Change is a Cha-Cha
- “Optimist: Someone who figures that taking a step backward after taking a step forward is not a disaster, it's a cha-cha.” ― Robert Brault
Wouldn’t it be awesome if things in life followed direct, simple paths? If your progress at learning a new instrument or how to crochet or a new habit would go from 0/100 to 100/100 in a simple, easily understood, linear fashion?
Sadly, change rarely happens in a straight line. Today, I was meeting with my chiropractor (the amazing Dr. Sam Zoranovich), and we were talking about how one of the conditions we’ve been working on had a flare recently. He reminded me of the same thing I tell all my clients: things often get worse before they get better.
No wait, that’s too simple. They get worse, then better, then worse, then better, up and down like a bouncy ball or a roller coaster.
And that, my friends, is the nature of change. Change is hard. Hard on us and hard on those around us. For, you see, the nature of the world is that it wants to maintain homeostasis. It wants to stay the same.
Let’s take a basic example then we’ll expand out. Your body wants everything about you to stay pretty much the same. It wants your temperature, heart rate, blood pressure, weight, all your major systems, etc., to maintain the same state they already are.
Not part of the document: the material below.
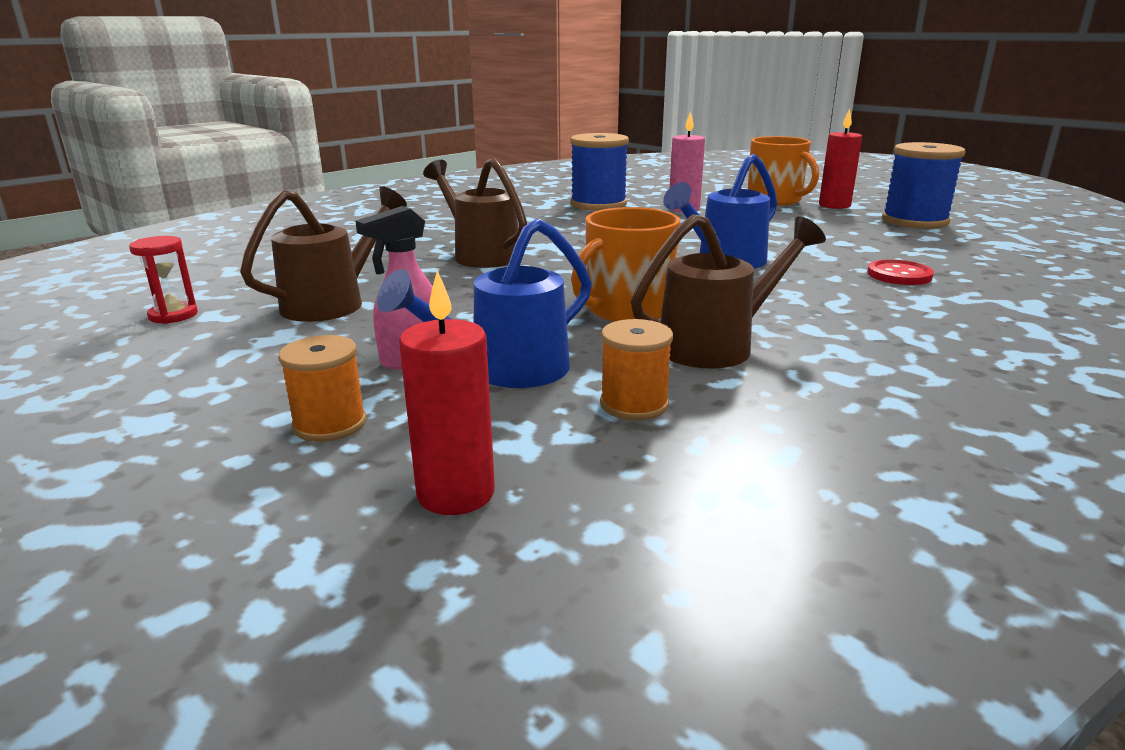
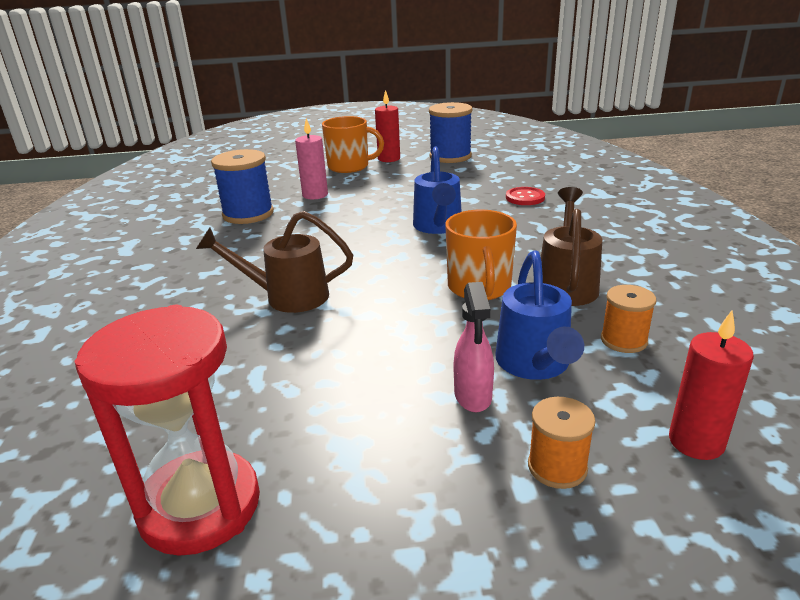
camera: 50 degrees left, 5 degrees up
red hourglass [129,236,198,324] -> red hourglass [75,305,260,556], size x2.27
brown watering can [240,186,407,322] -> none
Such regulation makes sense on a basic level because, if your body temperature were going up or down 20 degrees in a day, that would have REALLY BAD impacts on your health. Homeostatic maintenance keeps things predictable and prevents damage. However, it’s this same effect that makes losing or gaining weight so difficult — your body is set. It’s fine where it is.
Your body is a system. And in (relatively) closed systems, the basic laws of physics apply — that which is at rest/motion will stay at rest/motion until acted upon by an outside force, energy can neither be created nor destroyed, etc. However, our bodies aren’t the only systems with which we interact. Every relationship, every group of people, our culture, our country, our world — all of these are systems, too. As such, these systems also want to keep homeostasis.
How many times have you been working on a new habit — say, working out more regularly or communicating more effectively with your partner — only to find that those around you seem determined to stymie your efforts? It’s like your partner gets MORE argumentative. Your friends give you crap for now being so “obsessed” with fitness.
What your friends and partners are doing isn’t something they’re necessarily consciously choosing. Change is scary for systems, as we pointed out with your body. In a relationship, primal forces in our brains want things to stay the same. Even if we don’t like how things are, at least we KNOW how they are.
Change introduces the unknown. So, when one element in a system adjusts, initially, the other components will initially work hard to pull it back into line. They will try to force homeostasis back into the system.
These basic forces help us to understand why enacting change in our lives can be so difficult. And when you combine this drive for homeostasis with the ways we judge ourselves based upon our progress in terms of that change, you have a recipe for loads of guilt and shame.
Making a change is never easy. It’s never linear. It’s never a direct path from A to B, from depressed to happy, from conflict to peace. It’s a series of ups and downs, leaps and falls, peaks and plateaus and valleys.
So, if you find yourself in a valley, looking upward and wondering why you’re down there, just remember: sometimes life is a sprint; sometimes it’s a cha-cha. And try, as hard as you can, to have compassion for yourself because even the best fail a million times.